▼
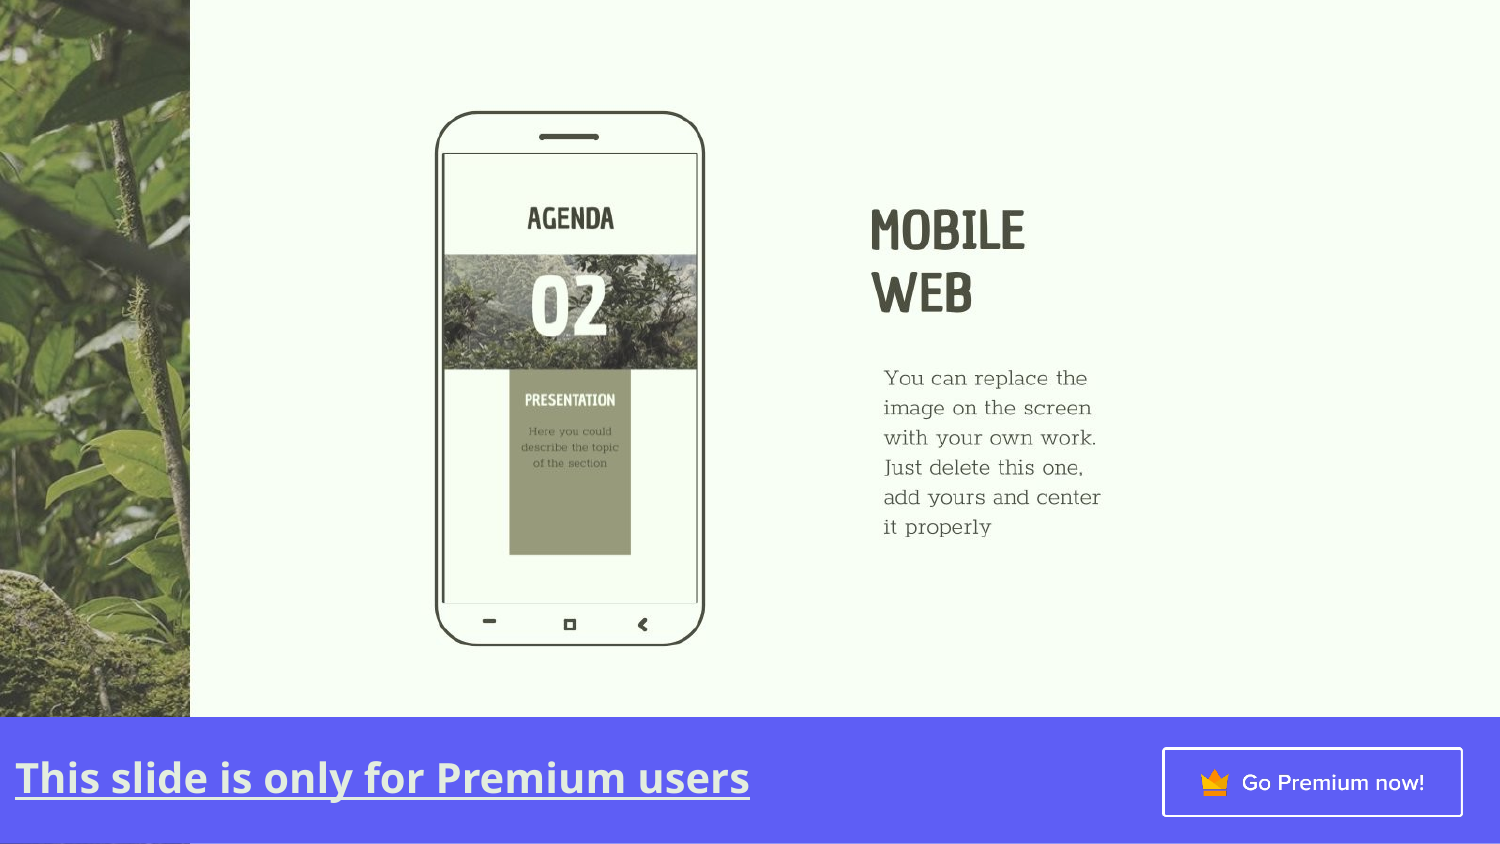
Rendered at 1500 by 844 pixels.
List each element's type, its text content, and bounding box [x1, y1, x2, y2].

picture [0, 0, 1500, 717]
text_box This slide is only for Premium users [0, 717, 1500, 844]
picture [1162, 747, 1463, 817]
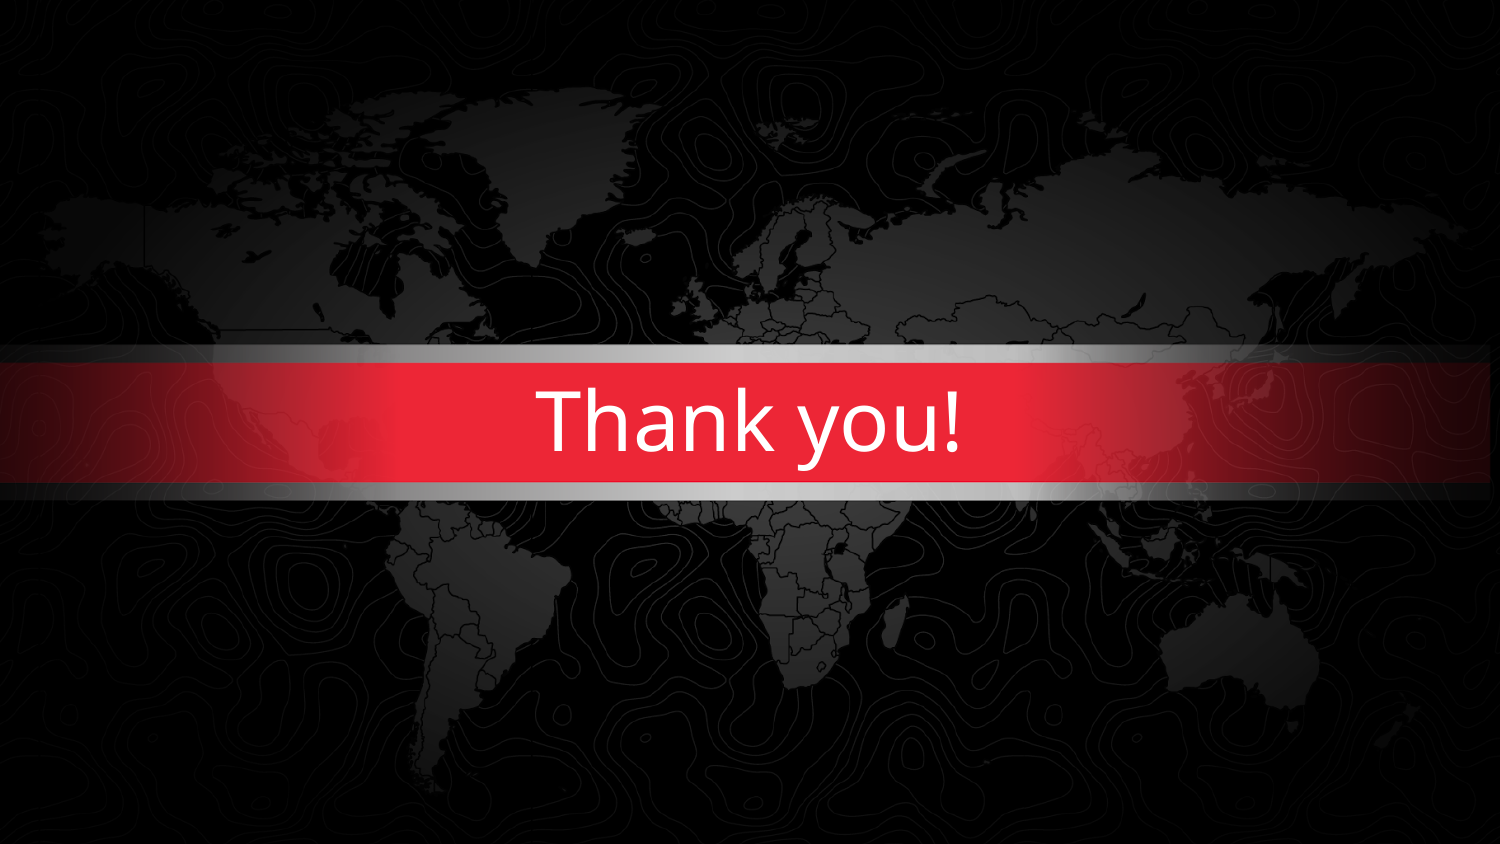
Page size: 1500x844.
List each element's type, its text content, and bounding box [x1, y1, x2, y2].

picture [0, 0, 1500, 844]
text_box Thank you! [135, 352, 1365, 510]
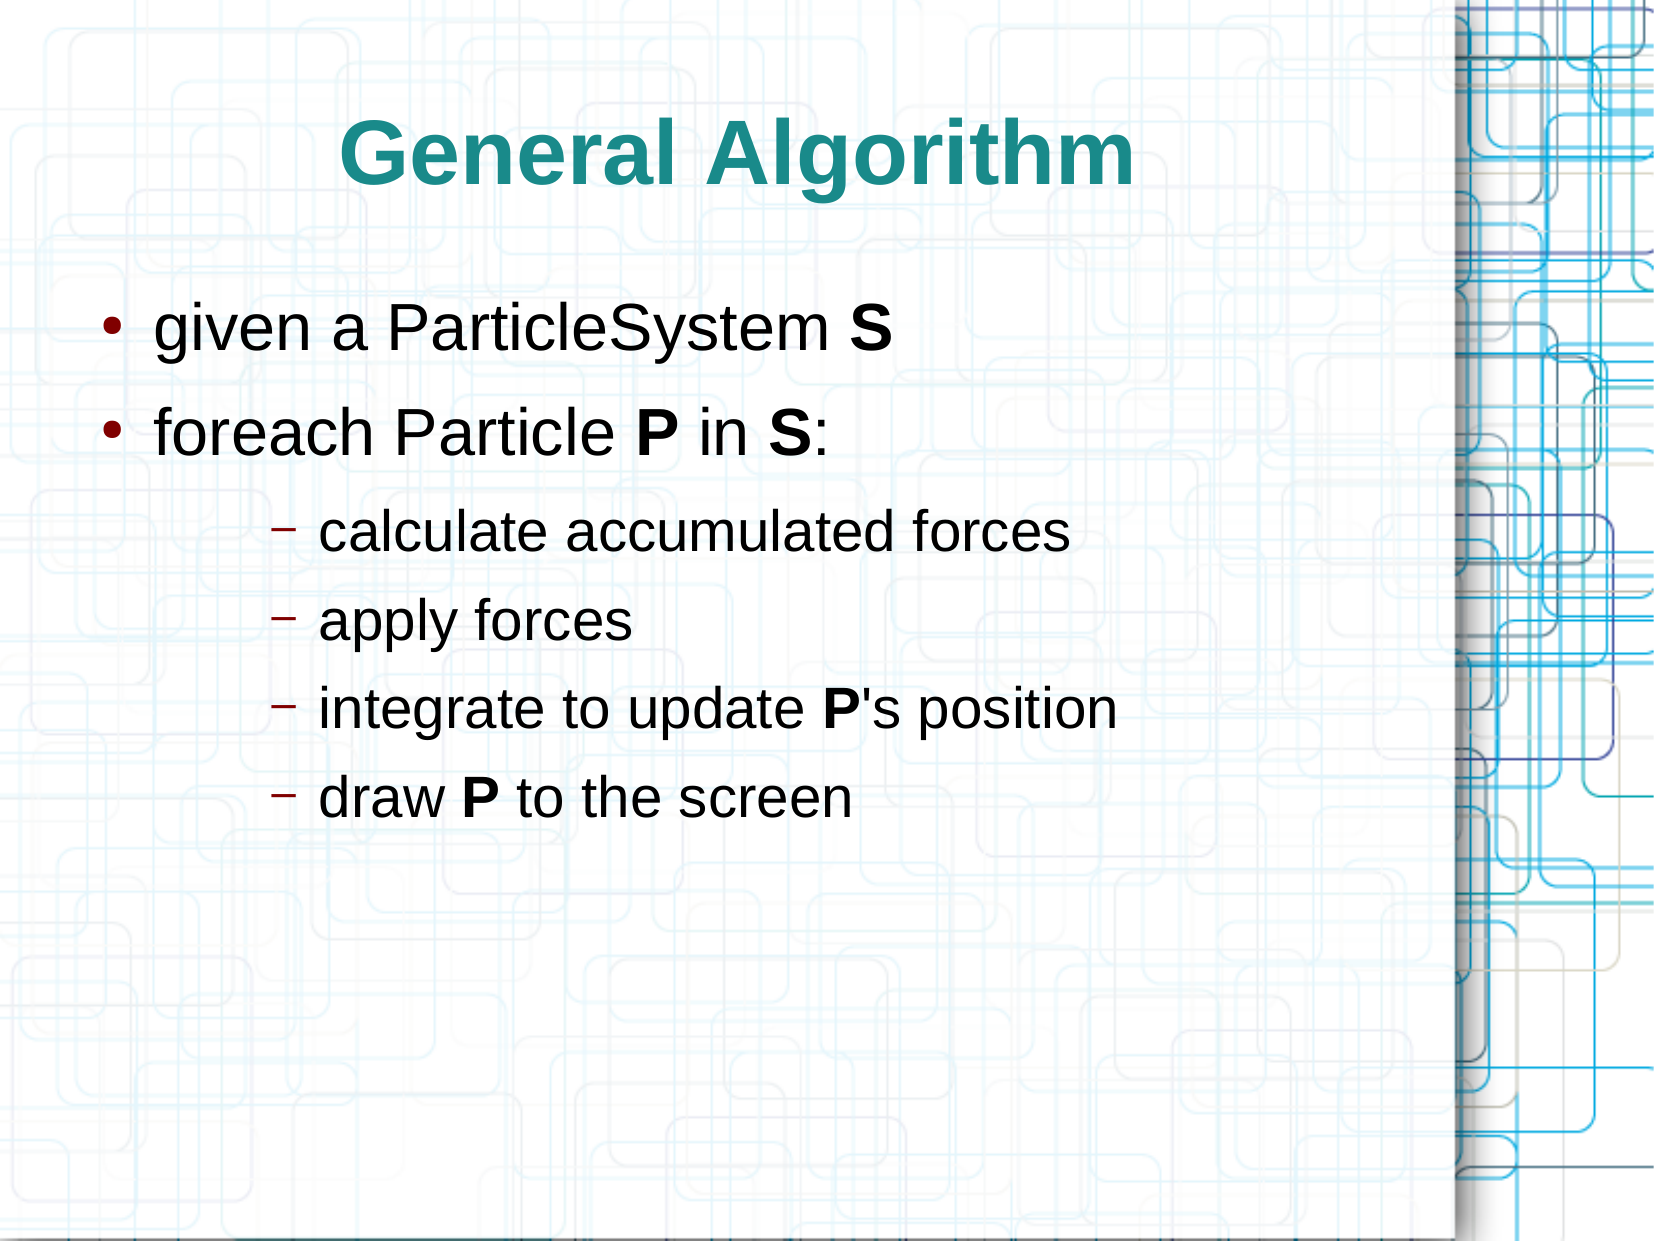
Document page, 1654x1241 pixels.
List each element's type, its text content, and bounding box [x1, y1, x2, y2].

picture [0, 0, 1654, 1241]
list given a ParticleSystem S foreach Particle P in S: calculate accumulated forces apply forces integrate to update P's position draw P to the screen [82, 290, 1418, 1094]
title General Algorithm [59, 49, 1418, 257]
▲
▼
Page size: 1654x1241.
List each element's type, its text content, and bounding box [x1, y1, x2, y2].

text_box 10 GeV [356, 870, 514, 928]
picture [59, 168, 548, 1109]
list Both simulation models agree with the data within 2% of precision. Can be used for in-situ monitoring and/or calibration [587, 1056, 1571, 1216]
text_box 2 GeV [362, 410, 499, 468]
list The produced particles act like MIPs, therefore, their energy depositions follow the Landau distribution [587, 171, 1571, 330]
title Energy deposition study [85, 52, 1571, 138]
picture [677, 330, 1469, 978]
▲
▼
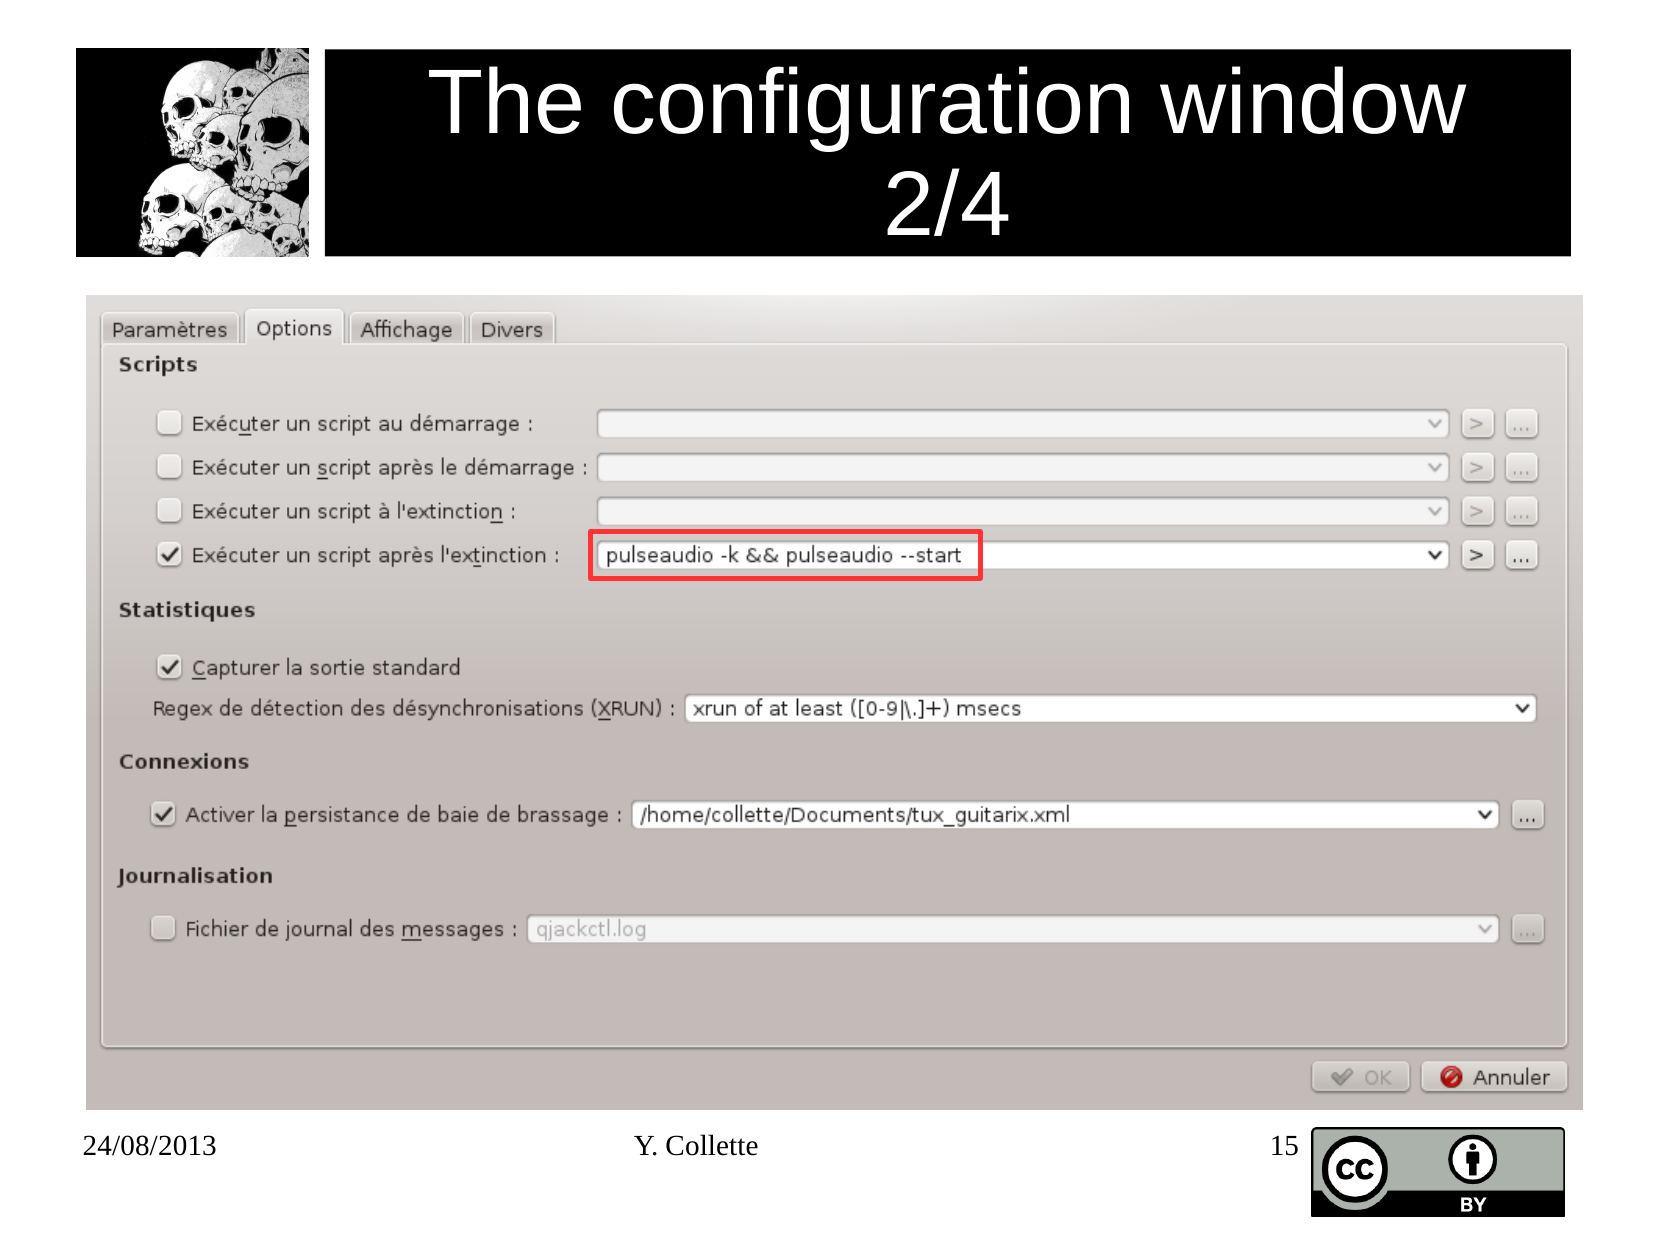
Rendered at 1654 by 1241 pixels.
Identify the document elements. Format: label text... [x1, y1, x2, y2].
▲
▸ GIVEN INSTRUCTION
Reproduce the records word for word from the line containing "Rendered at 1500 by 844 pixels." to the line containing "text_box Thank you! [135, 352, 1365, 510]", including both of those lines. Omit the pictures.

▸ CORRECT RESULT
Rendered at 1500 by 844 pixels.
List each element's type, its text content, and bounding box [x1, y1, x2, y2].

picture [0, 0, 1500, 717]
text_box This slide is only for Premium users [0, 717, 1500, 844]
picture [1162, 747, 1463, 817]
Page size: 1500x844.
List each element's type, its text content, and bounding box [x1, y1, x2, y2].

picture [0, 0, 1500, 844]
text_box Thank you! [135, 352, 1365, 510]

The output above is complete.